最初は途中で断念するかもと思った。理由は二つ。文章のテンポは嫌いじゃなかったけど、擬音語やわざとらしい間投詞が合わないかもと思ったのと、登場人物の設定に対して「知ってる言葉ならべただけ」のような薄さを感じてしまったから。
でも、気づけば最後まで読んでいた。読了後には、チェアリングという行為や5人の関係性にあこがれを抱いていた(僕の年齢だと、こんな大学生活を送りたかった・・・の方が正しいかもしれない)。
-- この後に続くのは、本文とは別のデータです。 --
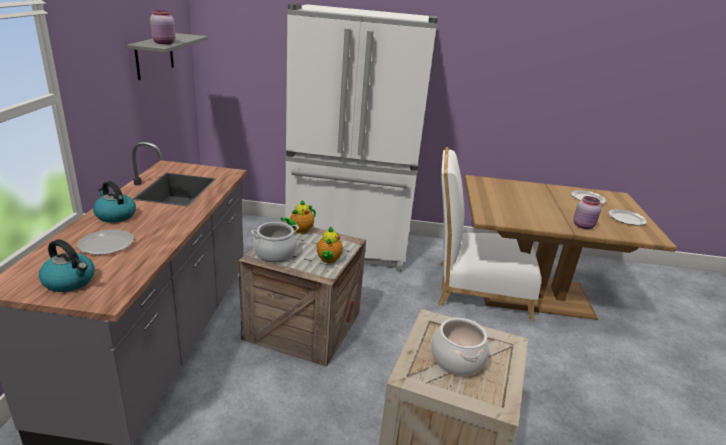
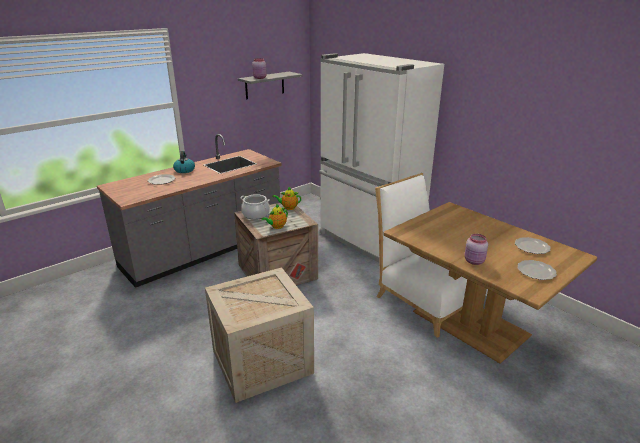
camera: 45 degrees right, 0 degrees up
kettle [39,239,94,292] -> none
cooking pot [431,317,489,376] -> none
何故かと考えたけど・・・、基本「良い奴ら」な登場人物が、大学時代の青春を謳歌し、境遇にも負けずポジティブに前を向いていこうとする様が純粋に気持ちよかったからだと思う。あと、各登場人物の境遇が小出しになっていて、先が気になる物語展開になっていたからだと思う(後付け感は多少感じるものの、最初からすべて打ち明けるわけもないよなという納得感もある)。ちょっと恋愛要素が絡む具合いも、僕の好みであった。
(あと、上述した僕個人の気になる点が、気になるといっても、邪険にするほどではなかったのもあると思う)
大学生という漠然としたモラトリアムから一歩踏み出そうとする5人の、爽やかな青春模様を見守る・・・そんな作品。ほっこりした気持ちになるには良い作品だと思う。